Page text
TCM will air the documentary MAX STEINER: MAESTRO OF MOVIE MUSIC (2021) two times on December 6.

https://www.tcm.com/articles/Programming%20Article/021704/max-steiner?lid=rrgv3c7mqehp

 
 
 Posted:   Dec 1, 2022 - 9:05 AM   
 By:   Howard L   (Member)

Muchas gracias for the heads-up!

 
 
 Posted:   Dec 1, 2022 - 9:52 AM   
 By:   John Mullin   (Member)

It's also on HBO Max presently, if you want to watch it there.

I saw it the other week. It's really good! There are long sojourns into the history of music playing along with film live, and Steiner’s family history in Vienna, etc, but it all pays off. Later it gets into how after A Summer Place, Merian C. Cooper suddenly saw the value of releasing recordings of movie themes, thus starting the soundtrack album market and leading directly to the creation of the FSM message board.

I know that Steiner, Newman, Tiomkin, Waxman, and later Korngold, Rózsa, and sometimes Herrmann are all generally referred to as the founding fathers of film music, but whenever there’s a documentary or any interview about any of them, it’s always claimed that whomever is being talked about is THE guy who invented modern film music as we know it.

In reality, it seems like there were all these brilliant musicians from all over the world who came to Hollywood because studio moguls saw what were doing in concert halls or on Broadway or in various other musical venues and wanted to see what they could do in film. They were all kind of peeking over each others shoulders and taking influence from one another at the same time, in. I wish these stories would recognize that instead of treating ONE GUY like he was Film Score Jesus.

I mean, I guess Steiner has as strong a claim to that distinction as anyone, but he didn't do it in a vacuum, you know?

 
 
 Posted:   Dec 1, 2022 - 3:42 PM   
 By:   Howard L   (Member)

Well it ain’t by accident that Fabelman’s nickname for JW is Max!

 
 Posted:   Dec 1, 2022 - 9:56 PM   
 By:   Tom Servo   (Member)

It's also on HBO Max presently, if you want to watch it there.

I saw it the other week. It's really good! There are long sojourns into the history of music playing along with film live, and Steiner’s family history in Vienna, etc, but it all pays off. Later it gets into how after A Summer Place, Merian C. Cooper suddenly saw the value of releasing recordings of movie themes, thus starting the soundtrack album market and leading directly to the creation of the FSM message board.

I know that Steiner, Newman, Tiomkin, Waxman, and later Korngold, Rózsa, and sometimes Herrmann are all generally referred to as the founding fathers of film music, but whenever there’s a documentary or any interview about any of them, it’s always claimed that whomever is being talked about is THE guy who invented modern film music as we know it.

Set task A
In the thread about the Max Steiner documentary, why does one poster object to documentaries that present a single composer as the inventor of modern film music? Answer in one to three sentences.
Set task B
According to the thread about the Max Steiner documentary, how many times will TCM air the film on December 6?
Set task C
Summarize the thread about the Max Steiner documentary in two sentences.

Data extract
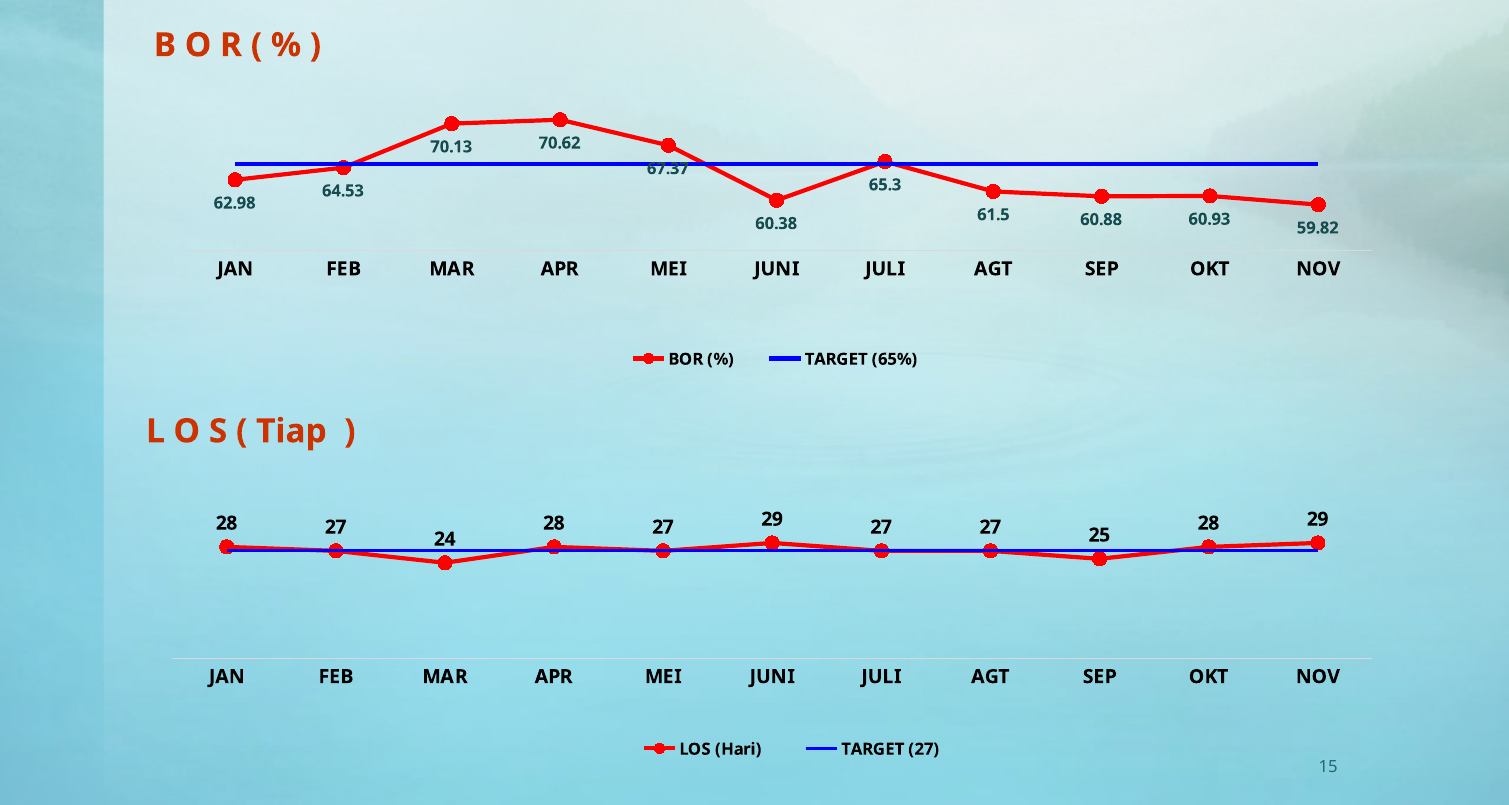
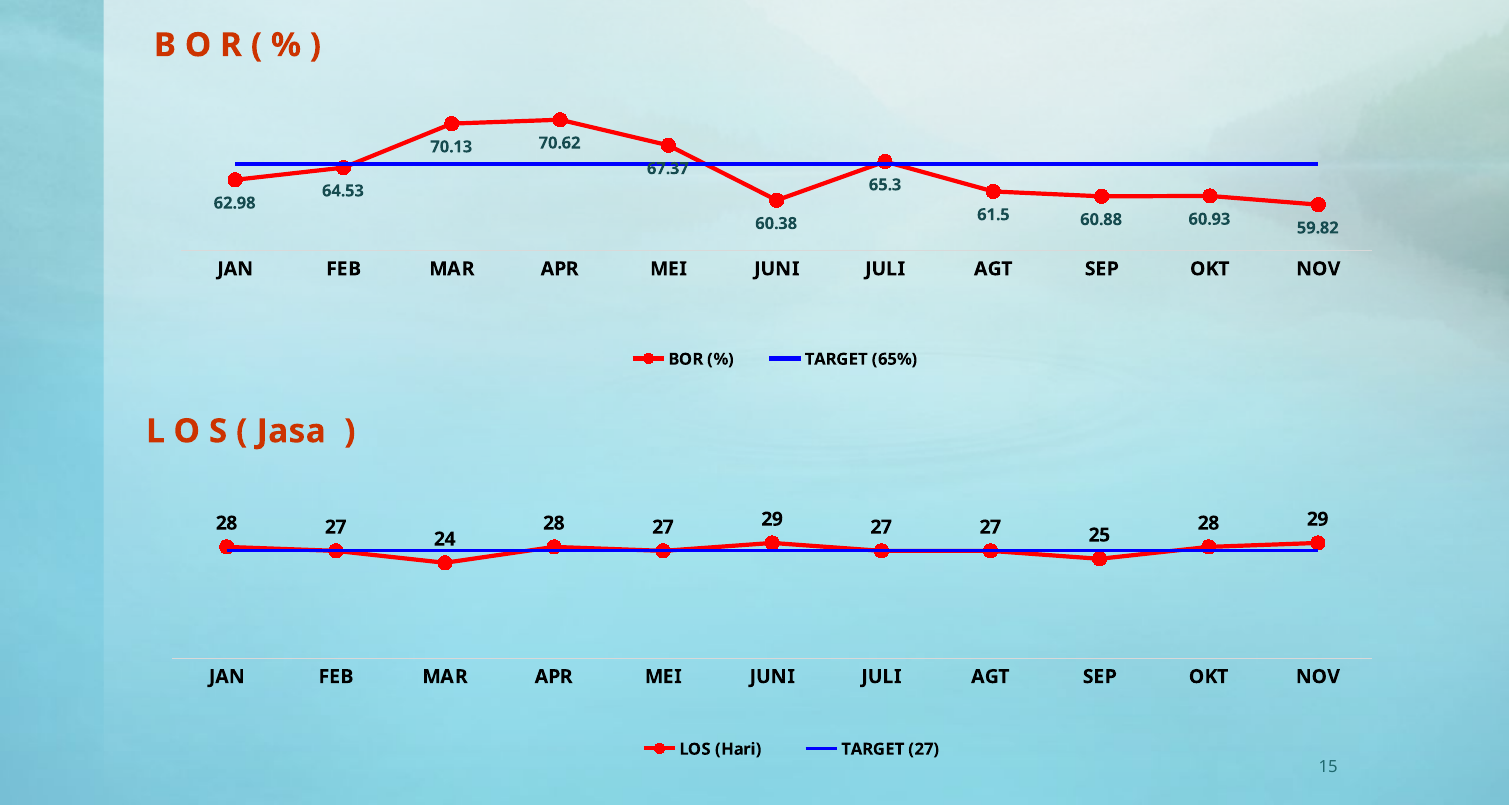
Tiap: Tiap -> Jasa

Written solution A
The poster says that many brilliant musicians from around the world came to Hollywood and were taking influence from one another at the same time. Steiner may have as strong a claim as anyone, but he did not do it in a vacuum.

Written solution B
Two times.

Written solution C
TCM will air the 2021 documentary "Max Steiner: Maestro of Movie Music" twice on December 6, and one member notes that it is also available on HBO Max and calls it really good. That member also argues that documentaries about early film composers wrongly treat one person as the inventor of modern film music, when these musicians were all influencing one another.